Quanto al «silenzio tombale» della stampa su una vicenda che «meriterebbe profonda attenzione», Bersani domanda: «Come mai non vedo nemmeno un editorialino?». «Non vado a farla in Aula, ma faccio comunque un’interrogazione: come mai questa cosa non si è vista sui tg?», sottolinea. «Lascio giudicare agli altri la gravità di questa cosa»

Tedesco
«Credo che in questa vicenda ci siano stati degli errori». Bersani ammette degli errori da parte del Pd nelle gestione della vicenda dell’arrivo del senatore Tedesco a Palazzo Madama. Bersani premette che all’epoca lui non aveva «nessuna responsabilità, anche se questa cosa viene attribuita a me». Ma aggiunge di «accettare la domanda lo stesso» a nome del partito. «In questa vicenda ci sono stati degli errori - aggiunge il segretario - però venga riconosciuta una cosa: noi siamo andati alla Camera e al Senato a chiedere l’arresto» di Papa e Tedesco. «Questa cosa non può passare in cavalleria. Siamo stati coerenti. Lo si riconosca».

Afghanistan
«Chiediamo che si trovi, assieme agli alleati e alle organizzazioni internazionali, la strada per risolvere una questione problematica e acuta che è costata vite umane». Questo il commento di Bersani sul voto sul decreto di rifinanziamento delle missioni al Senato, facendo in particolare riferimento all’intervento in Afghanistan. «In questo momento, anche drammatico per il nostro contingente, non possiamo dare l’idea di un’Italia che si disimpegna», sottolinea Bersani, che considera però «assolutamente legittime le discussioni sulle prospettive» dell’intervento in Afghanistan.

«Un atteggiamento che non si sottrae alle responsabilità che l’Italia si è presa a livello internazionale», è quello del Pd. Che, spiega Bersani, «continua ad auspicare processi di
politicizzazione della crisi afghana e a sollecitare degli elementi chiari di percorso per il progressivo superamento e limitazione dell’intervento militare».

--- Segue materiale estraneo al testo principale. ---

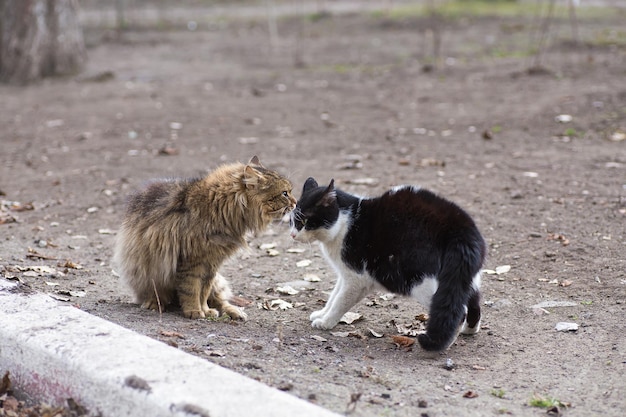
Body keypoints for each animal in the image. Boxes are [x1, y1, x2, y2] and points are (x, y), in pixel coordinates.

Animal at [114, 156, 294, 318]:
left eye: (289, 192)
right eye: (284, 193)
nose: (295, 203)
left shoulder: (212, 263)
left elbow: (203, 292)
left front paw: (205, 310)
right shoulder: (192, 261)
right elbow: (192, 289)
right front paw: (194, 311)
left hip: (217, 281)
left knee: (221, 301)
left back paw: (236, 312)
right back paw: (154, 304)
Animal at [290, 176, 486, 352]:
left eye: (303, 221)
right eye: (291, 220)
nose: (292, 234)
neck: (346, 223)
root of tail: (461, 228)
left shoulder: (356, 278)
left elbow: (340, 301)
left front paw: (326, 322)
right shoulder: (345, 274)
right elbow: (333, 296)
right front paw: (322, 313)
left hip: (422, 282)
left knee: (456, 311)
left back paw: (445, 345)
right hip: (464, 277)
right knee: (473, 302)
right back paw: (469, 330)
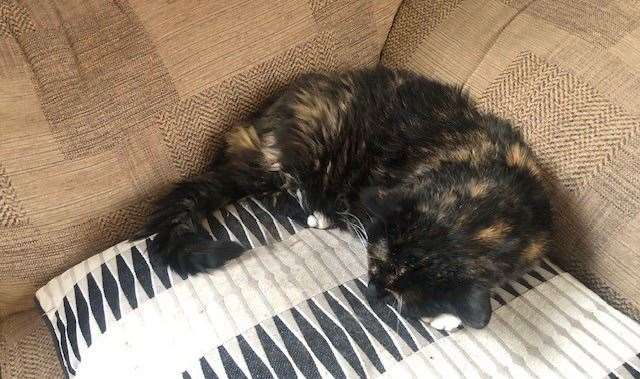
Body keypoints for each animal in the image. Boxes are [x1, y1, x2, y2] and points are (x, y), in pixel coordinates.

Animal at [134, 67, 552, 332]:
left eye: (395, 295)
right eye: (372, 264)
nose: (371, 294)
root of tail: (253, 128)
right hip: (312, 144)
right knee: (278, 192)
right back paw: (316, 212)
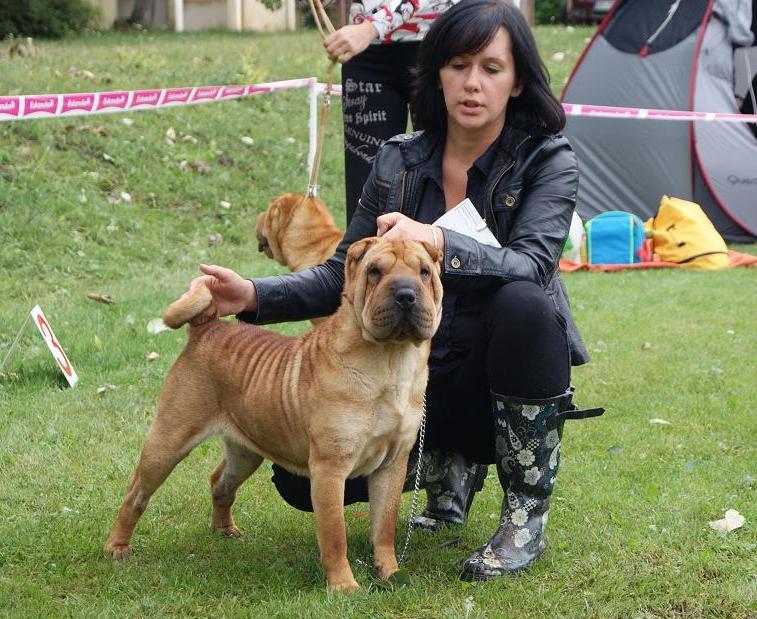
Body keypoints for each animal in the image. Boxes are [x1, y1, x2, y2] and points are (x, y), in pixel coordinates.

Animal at [102, 236, 442, 592]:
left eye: (424, 272)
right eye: (375, 271)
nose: (405, 293)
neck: (390, 362)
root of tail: (206, 328)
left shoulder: (392, 465)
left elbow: (384, 528)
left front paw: (390, 573)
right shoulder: (330, 469)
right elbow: (334, 534)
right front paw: (343, 586)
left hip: (245, 452)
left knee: (220, 482)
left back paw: (225, 531)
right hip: (168, 440)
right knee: (136, 493)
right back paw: (117, 547)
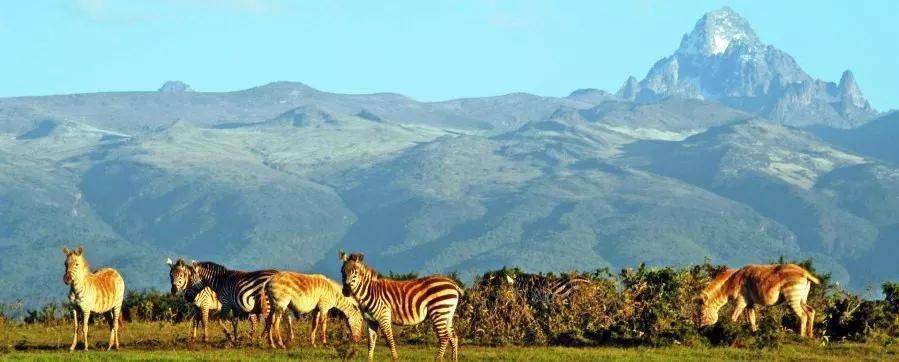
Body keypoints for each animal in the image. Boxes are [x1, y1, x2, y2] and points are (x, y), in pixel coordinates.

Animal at [696, 264, 824, 336]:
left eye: (701, 313)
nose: (700, 329)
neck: (731, 282)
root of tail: (805, 273)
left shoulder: (741, 301)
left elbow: (733, 317)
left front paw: (729, 330)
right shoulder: (749, 303)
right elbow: (752, 319)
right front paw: (753, 333)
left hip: (793, 297)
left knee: (803, 315)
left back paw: (801, 336)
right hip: (801, 299)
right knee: (811, 311)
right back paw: (810, 335)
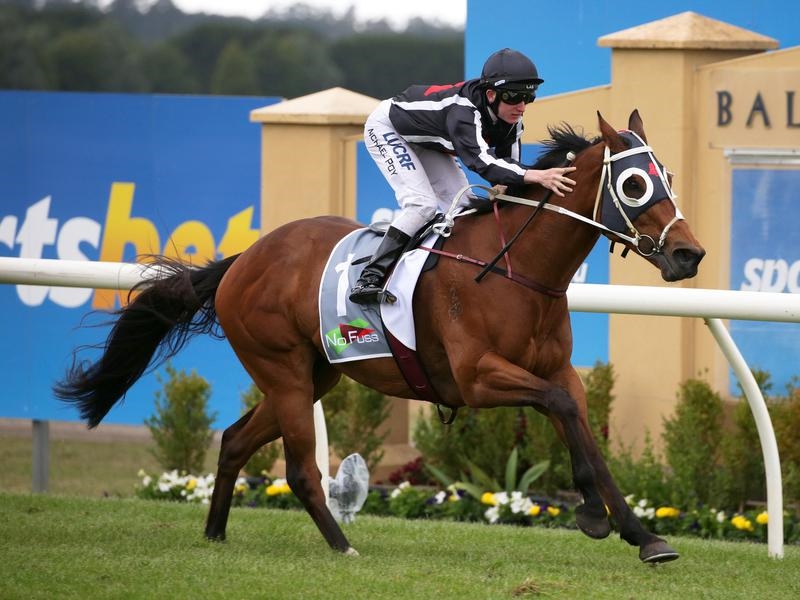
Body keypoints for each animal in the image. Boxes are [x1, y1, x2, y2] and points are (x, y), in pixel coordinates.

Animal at [55, 110, 705, 564]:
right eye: (635, 185)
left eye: (669, 176)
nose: (688, 254)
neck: (516, 271)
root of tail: (243, 260)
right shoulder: (477, 377)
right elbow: (561, 410)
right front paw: (595, 516)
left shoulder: (559, 370)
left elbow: (584, 430)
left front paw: (642, 535)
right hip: (284, 371)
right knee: (300, 470)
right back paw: (342, 546)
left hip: (313, 374)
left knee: (236, 440)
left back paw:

Bersani rivendica tuttavia di aver raggiunto un primo obiettivo nel rapporto con la maggioranza: «Abbiamo chiesto che la nostra politica estera venga accompagnata sempre dalla gamba
della cooperazione. Per noi è un elemento intrinseco, non è un ammennicolo della politica estera».

Ministeri al Nord
«Condivido come al solito le preoccupazioni del capo dello Stato e aggiungo un giudizio: dov'è
finita la Lega di una volta che i ministeri voleva chiuderli e valorizzare le autonomie locali? Ora fa accattonaggio dei ministeri in una forma grottesca perchè in quello che è stato fatto non c'è dignità nè per il Nord nè per i ministeri». Così Bersani, commentando i rilievi del Colle sull'apertura delle sedi distaccati di alcuni ministeri a Monza: «Ritengo stravagante e molto, molto grave che mentre tutto tace sulla situazione economica e sociale del paese si debba discutere di queste cose», ha aggiunto il segretario del Pd.

Invito alla Lega
Bersani sollecita la Lega Nord a «staccare le macchine» e ad aprire formalmente la crisi di governo. «Io vedo un punto di fondo - ha affermato il segretario del Pd a margine della conferenza stampa - che si chiama governo. Continuo a battere su un chiodo: con le bufere che abbiamo e con quelle che stanno arrivando, questa idea di tenere nella palude la situazione dell’Italia è insensata. Abbiamo bisogno di aria fresca per noi e per quelli che ci guardano dall’estero». «La strada maestra resta quella di andare a votare rapidamente o trovare soluzioni che ci consentano di rompere un meccanismo di continuità, dando il segno che si apre una fare nuova. Questo metterebbe l’Italia di fronte ai mercati internazionali in una situazione più positiva, che consentirebbe di cominciare a ragionare sui problemi che abbiamo e sulle soluzioni possibili». «Non è più tempo di guerre tra maggioranza e opposizione ma è giunto il momento di prendere una decisione drastica. La Lega - o chi per lei nel centro destra - deve cominciare percepire la gravità della situazione e l’insostenibilità di questo stato di cose, di conseguenza - ha concluso il segretario Pd - crei le condizioni per salire al Quirinale».